If there aren’t definitive processes in place (think: Ecosystem Ops) for tracking the incremental impact of a partnership as it unfolds, the likelihood of tying a partnership to a given deal decreases as the account moves through the sales funnel.
Just think of the number of touchpoints that occur between launching a co-marketing campaign, for example, and closing a deal influenced by the campaign. The source of that influence can get lost when:
- A net new lead sourced from the campaign gets tagged as a marketing qualified lead (MQL) rather than an ecosystem qualified lead (EQL) → No credit to the partner manager or the corresponding partner. The sales and marketing teams get credit.
- During the initial sales call, a prospect mentions that the co-marketing campaign increased their interest in the product, which influenced them to take the call. The sales rep forgets to tag the account as partner-sourced in their CRM. → No credit to the partner manager, the corresponding partner, or the marketing team. The sales team gets credit.
- As a result of the co-marketing campaign, a lead existing in your sales pipeline becomes a customer for your partner. Your sales rep doesn’t have access to partner data and doesn’t realize they can reach out to your partner for an intro that could help them accelerate the deal (or, you mapped accounts with your partner using spreadsheets in the early days of the campaign, so you’re not aware of the new overlap.) → No credit to the partner manager, the corresponding partner, or the marketing team. The sales team gets credit.

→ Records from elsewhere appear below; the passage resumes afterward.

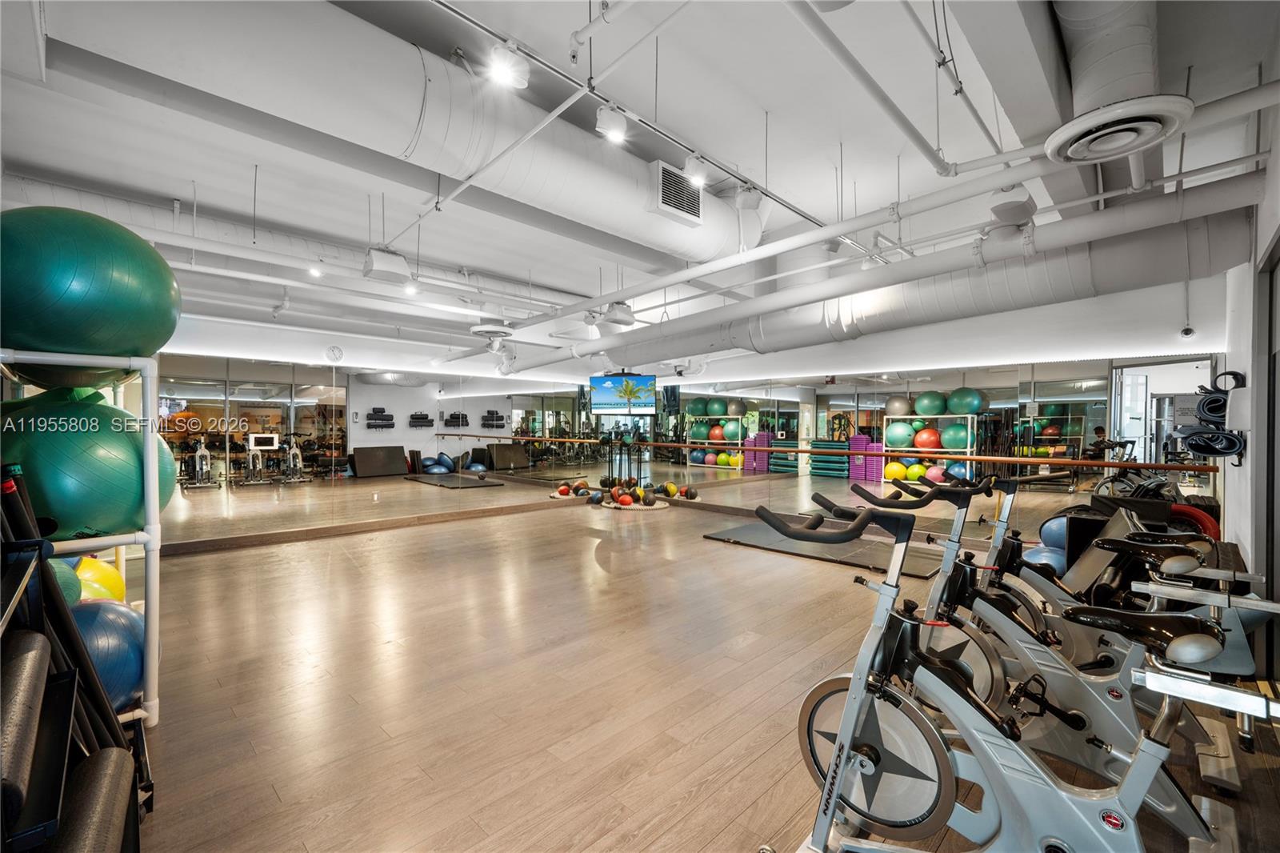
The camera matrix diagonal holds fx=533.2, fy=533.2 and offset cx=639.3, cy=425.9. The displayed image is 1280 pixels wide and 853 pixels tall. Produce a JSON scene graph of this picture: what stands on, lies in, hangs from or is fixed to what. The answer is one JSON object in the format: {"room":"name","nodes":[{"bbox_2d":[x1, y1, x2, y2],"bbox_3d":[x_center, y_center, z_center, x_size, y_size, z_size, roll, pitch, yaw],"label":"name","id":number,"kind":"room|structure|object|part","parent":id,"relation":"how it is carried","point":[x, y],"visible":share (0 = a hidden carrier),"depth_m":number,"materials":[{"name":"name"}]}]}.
{"room":"gym","nodes":[
{"label":"gym","id":0,"kind":"room"},
{"bbox_2d":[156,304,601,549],"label":"left wall","id":1,"kind":"structure","parent":0,"point":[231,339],"depth_m":6.35,"materials":[{"name":"white"}]},
{"bbox_2d":[324,344,344,361],"bbox_3d":[-3.651,-0.872,6.377,0.200,0.196,0.035,0,1,-45],"label":"wall clock","id":2,"kind":"object","parent":1,"relation":"attached to","point":[337,351],"visible":0.98,"depth_m":6.36,"materials":[{"name":"white"}]},
{"bbox_2d":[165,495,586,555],"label":"baseboard","id":3,"kind":"structure","parent":1,"relation":"attached to","point":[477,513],"depth_m":5.90,"materials":[{"name":"brown wood"}]},
{"bbox_2d":[156,342,603,546],"bbox_3d":[-3.326,-0.311,6.759,7.204,3.004,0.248,0,1,-45],"label":"wall mirror","id":4,"kind":"structure","parent":1,"relation":"attached to","point":[284,411],"depth_m":6.34,"materials":[{"name":"mirror"}]},
{"bbox_2d":[0,0,1278,366],"bbox_3d":[-0.439,-1.932,4.603,8.410,0.215,8.640,0,1,-45],"label":"ceiling","id":5,"kind":"structure","parent":0,"point":[855,160],"depth_m":3.35,"materials":[{"name":"white paint"}]},
{"bbox_2d":[0,175,582,329],"bbox_3d":[-2.953,-1.778,5.868,6.709,0.600,0.490,0,1,-45],"label":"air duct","id":6,"kind":"object","parent":5,"relation":"hanging from","point":[136,214],"visible":0.64,"depth_m":4.95,"materials":[{"name":"metal"}]},
{"bbox_2d":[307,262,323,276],"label":"ceiling light","id":7,"kind":"object","parent":5,"relation":"attached to","point":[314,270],"visible":0.84,"depth_m":5.20,"materials":[{"name":"white"}]},
{"bbox_2d":[362,247,411,282],"bbox_3d":[-2.276,-1.463,4.811,0.351,0.275,0.310,0,1,-45],"label":"speaker","id":8,"kind":"object","parent":5,"relation":"hanging from","point":[377,259],"visible":1,"depth_m":4.72,"materials":[{"name":"white plastic"}]},
{"bbox_2d":[32,0,762,273],"bbox_3d":[-0.891,-1.900,3.579,5.605,0.854,0.944,0,1,-45],"label":"air duct","id":9,"kind":"object","parent":5,"relation":"hanging from","point":[605,194],"visible":0.87,"depth_m":2.84,"materials":[{"name":"white metal"}]},
{"bbox_2d":[652,158,702,223],"bbox_3d":[0.307,-1.905,4.354,0.474,0.379,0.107,0,1,-45],"label":"air vent","id":10,"kind":"object","parent":9,"relation":"attached to","point":[665,185],"visible":1,"depth_m":4.33,"materials":[{"name":"white metal"}]},
{"bbox_2d":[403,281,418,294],"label":"ceiling light","id":11,"kind":"object","parent":5,"relation":"attached to","point":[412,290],"visible":0.84,"depth_m":5.67,"materials":[{"name":"white"}]},
{"bbox_2d":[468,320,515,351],"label":"air vent","id":12,"kind":"object","parent":5,"relation":"hanging from","point":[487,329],"visible":0.97,"depth_m":6.73,"materials":[{"name":"white metal"}]},
{"bbox_2d":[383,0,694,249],"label":"ceiling pipe","id":13,"kind":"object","parent":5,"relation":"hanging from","point":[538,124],"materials":[{"name":"white metal"}]},
{"bbox_2d":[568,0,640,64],"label":"ceiling pipe","id":14,"kind":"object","parent":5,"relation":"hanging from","point":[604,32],"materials":[{"name":"white metal"}]},
{"bbox_2d":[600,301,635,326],"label":"ceiling speaker","id":15,"kind":"object","parent":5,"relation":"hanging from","point":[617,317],"visible":0.99,"depth_m":6.62,"materials":[{"name":"white plastic"}]},
{"bbox_2d":[588,371,657,414],"bbox_3d":[-0.262,-0.524,8.584,1.108,0.663,0.444,0,0,13],"label":"television","id":16,"kind":"object","parent":5,"relation":"hanging from","point":[605,389],"visible":0.99,"depth_m":8.48,"materials":[{"name":"black"}]},
{"bbox_2d":[429,0,827,233],"bbox_3d":[0.261,-1.753,3.296,4.894,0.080,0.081,0,1,-45],"label":"track rail","id":17,"kind":"object","parent":5,"relation":"hanging from","point":[466,18],"visible":0.97,"depth_m":2.85,"materials":[{"name":"metal"}]},
{"bbox_2d":[485,42,530,90],"bbox_3d":[-0.595,-1.661,2.432,0.186,0.210,0.139,0,1,-45],"label":"spotlight","id":18,"kind":"object","parent":17,"relation":"attached to","point":[507,70],"visible":0.99,"depth_m":2.41,"materials":[{"name":"white metal"}]},
{"bbox_2d":[596,103,628,144],"bbox_3d":[-0.144,-1.626,2.844,0.157,0.210,0.128,0,1,-45],"label":"track light","id":19,"kind":"object","parent":17,"relation":"attached to","point":[614,130],"visible":0.99,"depth_m":2.82,"materials":[{"name":"white metal"}]},
{"bbox_2d":[682,152,708,186],"bbox_3d":[0.352,-1.619,3.349,0.144,0.207,0.123,0,1,-45],"label":"track light","id":20,"kind":"object","parent":17,"relation":"attached to","point":[694,172],"visible":0.98,"depth_m":3.32,"materials":[{"name":"white metal"}]},
{"bbox_2d":[735,183,763,209],"bbox_3d":[0.783,-1.707,3.818,0.184,0.300,0.178,0,1,-45],"label":"spotlight","id":21,"kind":"object","parent":17,"relation":"attached to","point":[755,198],"visible":0.98,"depth_m":3.76,"materials":[{"name":"white"}]},
{"bbox_2d":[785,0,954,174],"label":"ceiling pipe","id":22,"kind":"object","parent":5,"relation":"hanging from","point":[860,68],"visible":0.97,"depth_m":2.54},
{"bbox_2d":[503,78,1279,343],"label":"ceiling pipe","id":23,"kind":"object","parent":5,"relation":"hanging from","point":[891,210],"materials":[{"name":"white metal"}]},
{"bbox_2d":[551,177,1269,374],"bbox_3d":[1.561,-1.279,5.788,0.631,1.058,6.997,0,1,-45],"label":"air duct","id":24,"kind":"object","parent":5,"relation":"hanging from","point":[632,359],"visible":0.9,"depth_m":4.24,"materials":[{"name":"metal"}]},
{"bbox_2d":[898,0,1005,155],"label":"ceiling pipe","id":25,"kind":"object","parent":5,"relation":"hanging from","point":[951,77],"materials":[{"name":"white metal"}]},
{"bbox_2d":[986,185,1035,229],"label":"speaker","id":26,"kind":"object","parent":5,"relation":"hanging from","point":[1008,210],"visible":0.97,"depth_m":3.34,"materials":[{"name":"white"}]},
{"bbox_2d":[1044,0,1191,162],"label":"air duct","id":27,"kind":"object","parent":5,"relation":"hanging from","point":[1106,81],"visible":0.98,"depth_m":2.28,"materials":[{"name":"metal"}]},
{"bbox_2d":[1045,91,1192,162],"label":"air vent","id":28,"kind":"object","parent":27,"relation":"attached to","point":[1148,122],"visible":0.99,"depth_m":2.33,"materials":[{"name":"white metal"}]},
{"bbox_2d":[112,489,1279,852],"bbox_3d":[-0.630,1.289,4.097,7.422,0.113,8.361,0,1,-45],"label":"floor","id":29,"kind":"structure","parent":0,"point":[758,786],"depth_m":2.47,"materials":[{"name":"brown wood"}]},
{"bbox_2d":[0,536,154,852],"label":"black storage rack","id":30,"kind":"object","parent":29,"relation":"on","point":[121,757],"visible":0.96,"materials":[{"name":"black metal"}]},
{"bbox_2d":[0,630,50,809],"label":"foam roller","id":31,"kind":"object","parent":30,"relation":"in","point":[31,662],"visible":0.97,"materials":[{"name":"black plastic"}]},
{"bbox_2d":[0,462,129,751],"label":"weighted bars","id":32,"kind":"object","parent":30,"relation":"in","point":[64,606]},
{"bbox_2d":[0,349,162,735],"bbox_3d":[-2.346,0.477,2.166,0.557,1.494,1.128,0,1,-45],"label":"storage rack","id":33,"kind":"object","parent":29,"relation":"on","point":[149,578],"visible":0.71,"depth_m":2.07,"materials":[{"name":"plastic"}]},
{"bbox_2d":[45,556,81,606],"bbox_3d":[-2.227,0.609,1.897,0.340,0.241,0.342,0,1,-45],"label":"green exercise ball","id":34,"kind":"object","parent":33,"relation":"on","point":[74,578],"visible":0.21,"depth_m":1.94,"materials":[{"name":"teal plastic"}]},
{"bbox_2d":[0,386,179,540],"bbox_3d":[-2.241,0.150,2.171,0.610,0.659,0.590,0,0,-7],"label":"green exercise ball","id":35,"kind":"object","parent":33,"relation":"on","point":[49,501],"visible":0.83,"depth_m":1.99,"materials":[{"name":"teal plastic"}]},
{"bbox_2d":[0,206,181,354],"bbox_3d":[-2.228,-0.512,2.113,0.698,0.645,0.702,0,0,3],"label":"green exercise ball","id":36,"kind":"object","parent":33,"relation":"on","point":[66,344],"visible":0.94,"depth_m":1.94,"materials":[{"name":"teal"}]},
{"bbox_2d":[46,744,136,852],"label":"foam roller","id":37,"kind":"object","parent":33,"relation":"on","point":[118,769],"visible":0.96,"depth_m":1.18,"materials":[{"name":"black plastic"}]},
{"bbox_2d":[64,554,125,603],"bbox_3d":[-2.482,0.721,2.365,0.321,0.295,0.314,0,0,-13],"label":"yellow exercise ball","id":38,"kind":"object","parent":33,"relation":"on","point":[106,570],"visible":0.39,"depth_m":2.33,"materials":[{"name":"yellow plastic"}]},
{"bbox_2d":[65,597,145,711],"bbox_3d":[-2.075,0.879,2.009,0.460,0.364,0.479,0,1,-45],"label":"blue exercise ball","id":39,"kind":"object","parent":33,"relation":"on","point":[109,613],"visible":0.46,"depth_m":1.94,"materials":[{"name":"blue plastic"}]},
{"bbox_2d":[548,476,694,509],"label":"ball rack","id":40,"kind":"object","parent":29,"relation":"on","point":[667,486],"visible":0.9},
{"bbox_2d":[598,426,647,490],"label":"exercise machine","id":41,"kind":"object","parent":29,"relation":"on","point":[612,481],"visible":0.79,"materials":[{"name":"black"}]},
{"bbox_2d":[600,495,670,510],"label":"rope","id":42,"kind":"object","parent":29,"relation":"on","point":[612,506],"visible":0.53,"depth_m":7.86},
{"bbox_2d":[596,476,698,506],"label":"medicine ball","id":43,"kind":"object","parent":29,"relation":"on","point":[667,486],"visible":0.91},
{"bbox_2d":[700,517,948,577],"bbox_3d":[1.822,1.187,5.352,1.108,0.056,2.260,0,1,-45],"label":"exercise mat","id":44,"kind":"object","parent":29,"relation":"on","point":[742,530],"visible":0.83,"depth_m":5.12,"materials":[{"name":"rubber"}]},
{"bbox_2d":[761,484,1277,852],"bbox_3d":[0.953,0.739,1.276,0.560,0.996,1.501,0,1,-45],"label":"exercise bike","id":45,"kind":"object","parent":29,"relation":"on","point":[840,744],"visible":0.97,"depth_m":1.34,"materials":[{"name":"silver metal"}]},
{"bbox_2d":[1022,543,1067,574],"bbox_3d":[2.928,1.012,3.822,0.329,0.303,0.324,0,1,-45],"label":"blue exercise ball","id":46,"kind":"object","parent":29,"relation":"on","point":[1055,555],"visible":0.43,"depth_m":3.73,"materials":[{"name":"blue plastic"}]},
{"bbox_2d":[1037,514,1069,548],"bbox_3d":[2.995,0.776,3.784,0.311,0.265,0.279,0,0,-21],"label":"blue exercise ball","id":47,"kind":"object","parent":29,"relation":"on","point":[1050,526],"visible":0.45,"depth_m":3.72,"materials":[{"name":"blue plastic"}]},
{"bbox_2d":[916,477,1266,737],"bbox_3d":[2.043,0.769,2.661,0.574,1.053,1.543,0,1,-45],"label":"exercise bike","id":48,"kind":"object","parent":29,"relation":"on","point":[1003,526],"visible":0.58,"depth_m":2.60,"materials":[{"name":"metal"}]},
{"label":"saddle","id":49,"kind":"part","parent":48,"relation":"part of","materials":[{"name":"black"}]},
{"bbox_2d":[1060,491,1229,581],"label":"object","id":50,"kind":"object","parent":29,"relation":"on","point":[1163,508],"visible":0.31,"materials":[{"name":"black"}]},
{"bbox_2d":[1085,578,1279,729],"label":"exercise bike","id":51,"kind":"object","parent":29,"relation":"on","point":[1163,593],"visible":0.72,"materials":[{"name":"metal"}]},
{"bbox_2d":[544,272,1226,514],"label":"back wall","id":52,"kind":"structure","parent":0,"point":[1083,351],"depth_m":5.24,"materials":[{"name":"white paint"}]},
{"bbox_2d":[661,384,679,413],"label":"speaker","id":53,"kind":"object","parent":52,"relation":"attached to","point":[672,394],"visible":0.81,"depth_m":8.72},
{"bbox_2d":[419,432,1213,473],"bbox_3d":[0.399,0.253,6.761,0.264,0.069,9.303,0,1,-45],"label":"ballet barre","id":54,"kind":"object","parent":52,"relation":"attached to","point":[870,454],"visible":0.96,"depth_m":4.62,"materials":[{"name":"brown wood"}]},
{"bbox_2d":[579,348,1221,529],"bbox_3d":[1.539,0.208,7.597,0.034,1.764,8.983,0,1,-45],"label":"wall mirror","id":55,"kind":"structure","parent":52,"relation":"attached to","point":[1068,406],"depth_m":6.11,"materials":[{"name":"mirror"}]},
{"bbox_2d":[1179,324,1196,338],"bbox_3d":[4.373,-0.757,4.260,0.099,0.124,0.103,0,1,-45],"label":"security camera","id":56,"kind":"object","parent":52,"relation":"attached to","point":[1186,331],"visible":0.98,"depth_m":4.23,"materials":[{"name":"black"}]},
{"bbox_2d":[1218,60,1279,674],"bbox_3d":[2.328,-0.304,1.761,5.824,3.156,0.200,0,1,-45],"label":"right wall","id":57,"kind":"structure","parent":0,"point":[1238,493],"depth_m":2.84,"materials":[{"name":"white paint"}]},
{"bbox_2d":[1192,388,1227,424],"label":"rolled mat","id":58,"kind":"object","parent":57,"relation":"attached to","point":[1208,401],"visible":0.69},
{"bbox_2d":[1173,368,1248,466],"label":"hanging mats","id":59,"kind":"object","parent":57,"relation":"attached to","point":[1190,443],"visible":0.9,"depth_m":3.27,"materials":[{"name":"black rubber"}]},
{"bbox_2d":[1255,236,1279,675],"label":"door","id":60,"kind":"structure","parent":57,"relation":"in","point":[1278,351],"depth_m":2.63,"materials":[{"name":"grey"}]}
]}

(We can see you nodding from here.)
Challenges with partner attribution arise when multiple groups contribute to a given deal. Given the cross-functional nature of partnerships, that means every single deal that the partner team sources or influences.
The connection between one team and the deal closing may be clear, while the second team’s connection gets lost along the way. To close that gap, organizations can adopt processes, workflows, and documentation for working together cross-functionally.
We’ll leave you with this: nobody’s got attribution down to a T. Adopt some of the tactics above, iterate, and build from there.